February 20, 2024 | Posted in: Insights, Investing

I pay some attention to trends in the energy markets because of painful memories of gasoline shortages and surging prices in 1973 and 1979 related to conflicts in the Middle East. So, where does the U.S. stand today? We are the number one consumer of oil using roughly 19.7 million barrels per day which compares with 11.7, 4.5, and 4.0 for China India, and Japan, respectively. We produce just over 20 million barrels, and as depicted below, passed Russia and Saudi Arabia in 2015 becoming the world’s largest producer with 14.7% market share.

Despite producing more than we consume, the U.S. actually imports about 8.3 million barrels per day or 42% of our usage. On the surface, that does not seem to make sense, so what is going on?

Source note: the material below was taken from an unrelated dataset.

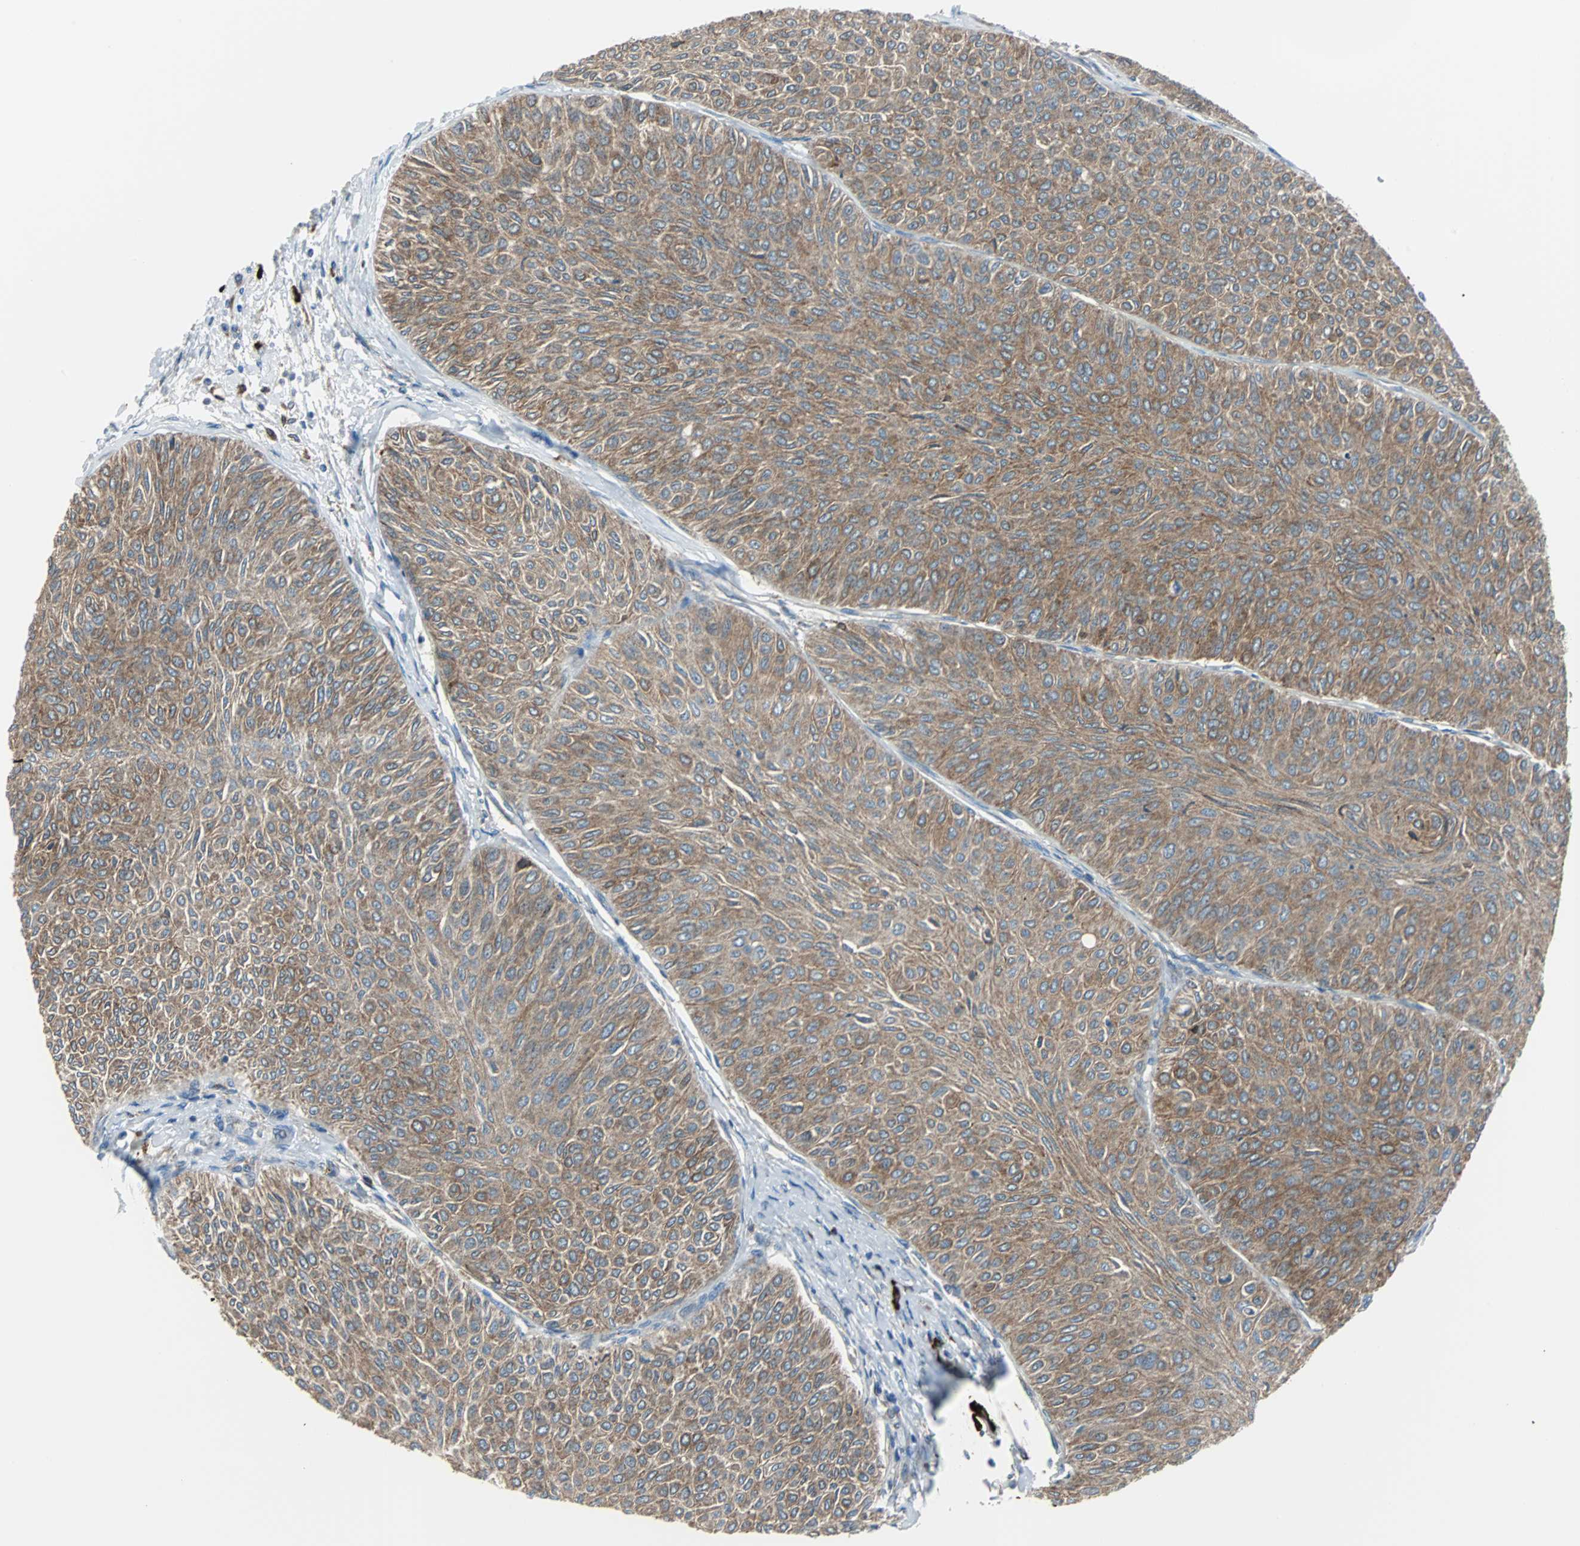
{"staining": {"intensity": "moderate", "quantity": ">75%", "location": "cytoplasmic/membranous"}, "tissue": "urothelial cancer", "cell_type": "Tumor cells", "image_type": "cancer", "snomed": [{"axis": "morphology", "description": "Urothelial carcinoma, Low grade"}, {"axis": "topography", "description": "Urinary bladder"}], "caption": "Brown immunohistochemical staining in human urothelial carcinoma (low-grade) exhibits moderate cytoplasmic/membranous staining in about >75% of tumor cells.", "gene": "PDIA4", "patient": {"sex": "male", "age": 78}}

Because we were dependent on foreign oil for many years, our refineries are geared toward heavy oil whereas oil produced in the U.S. is generally light with low sulfur content. Second, and more important, even after shipping costs, foreign supplies are generally cheaper because it is more expensive to get oil out of the ground here than in many other places.

There is good and bad news here. The good news is that technology has allowed us to increase production by 150% since 2009, and it is comforting to know that we actually have a slight amount of excess production capacity. The bad news is that oil trades in a global market. Given that we import such large amounts, we are still susceptible to price shocks as was the case in February of 2022 when Russia’s invasion of Ukraine led to a 25% price surge.